Aim of the exercise:
Repeat nothing but the lines below running from the one containing "Jetzt fängt die Ar" to the one containing "Dann ist die reibungslose Schulb". Keep both end lines.

The data:
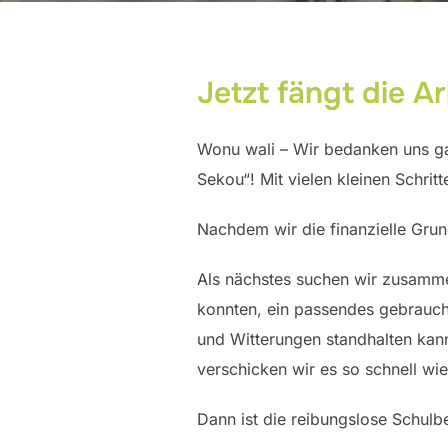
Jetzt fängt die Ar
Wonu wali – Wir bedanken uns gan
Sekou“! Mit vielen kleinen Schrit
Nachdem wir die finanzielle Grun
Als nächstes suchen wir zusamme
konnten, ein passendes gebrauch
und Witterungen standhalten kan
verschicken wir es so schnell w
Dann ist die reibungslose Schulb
---
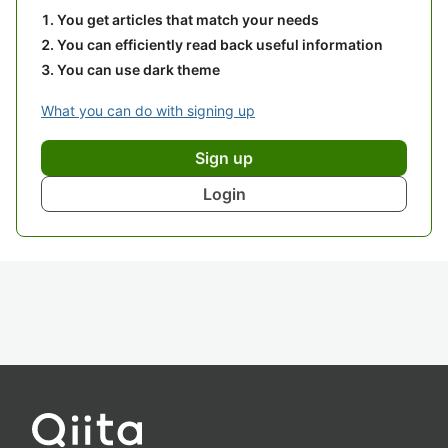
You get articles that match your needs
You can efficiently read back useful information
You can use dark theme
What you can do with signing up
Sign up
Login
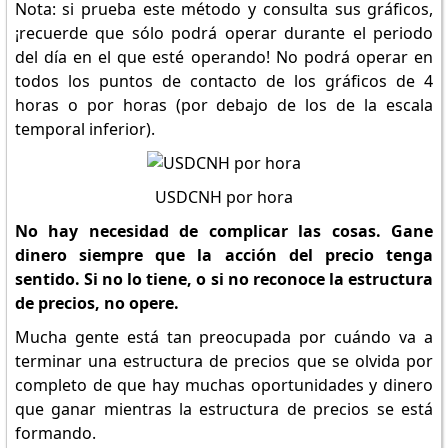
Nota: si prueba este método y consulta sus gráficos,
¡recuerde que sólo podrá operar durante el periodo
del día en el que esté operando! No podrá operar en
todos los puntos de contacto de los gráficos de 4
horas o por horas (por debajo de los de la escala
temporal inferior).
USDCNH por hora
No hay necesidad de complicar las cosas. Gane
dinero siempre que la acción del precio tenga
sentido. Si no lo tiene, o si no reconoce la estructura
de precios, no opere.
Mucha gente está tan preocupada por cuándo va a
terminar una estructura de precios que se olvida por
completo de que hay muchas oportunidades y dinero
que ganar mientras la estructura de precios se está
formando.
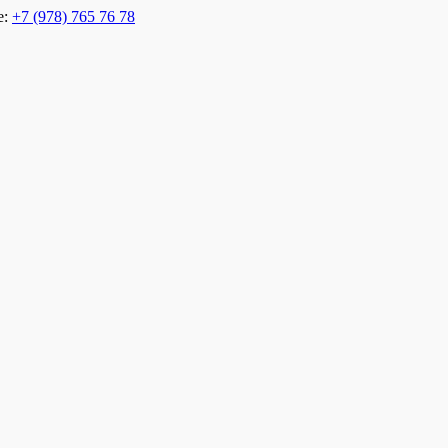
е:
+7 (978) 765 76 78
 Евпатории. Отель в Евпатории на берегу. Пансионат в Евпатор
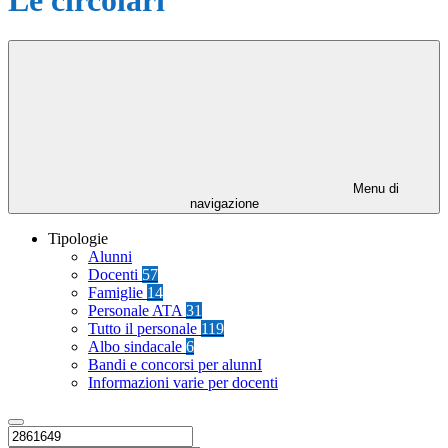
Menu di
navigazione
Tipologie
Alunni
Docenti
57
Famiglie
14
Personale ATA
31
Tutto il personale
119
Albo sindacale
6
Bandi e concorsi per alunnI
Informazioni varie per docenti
==
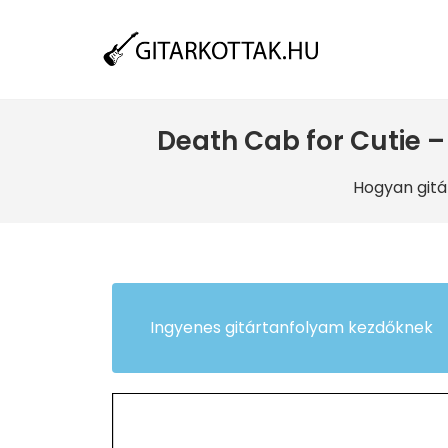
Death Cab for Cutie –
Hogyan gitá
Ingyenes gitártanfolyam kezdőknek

Task solution:
Jetzt fängt die Ar
Wonu wali – Wir bedanken uns gan
Sekou“! Mit vielen kleinen Schrit
Nachdem wir die finanzielle Grun
Als nächstes suchen wir zusamme
konnten, ein passendes gebrauch
und Witterungen standhalten kan
verschicken wir es so schnell w
Dann ist die reibungslose Schulb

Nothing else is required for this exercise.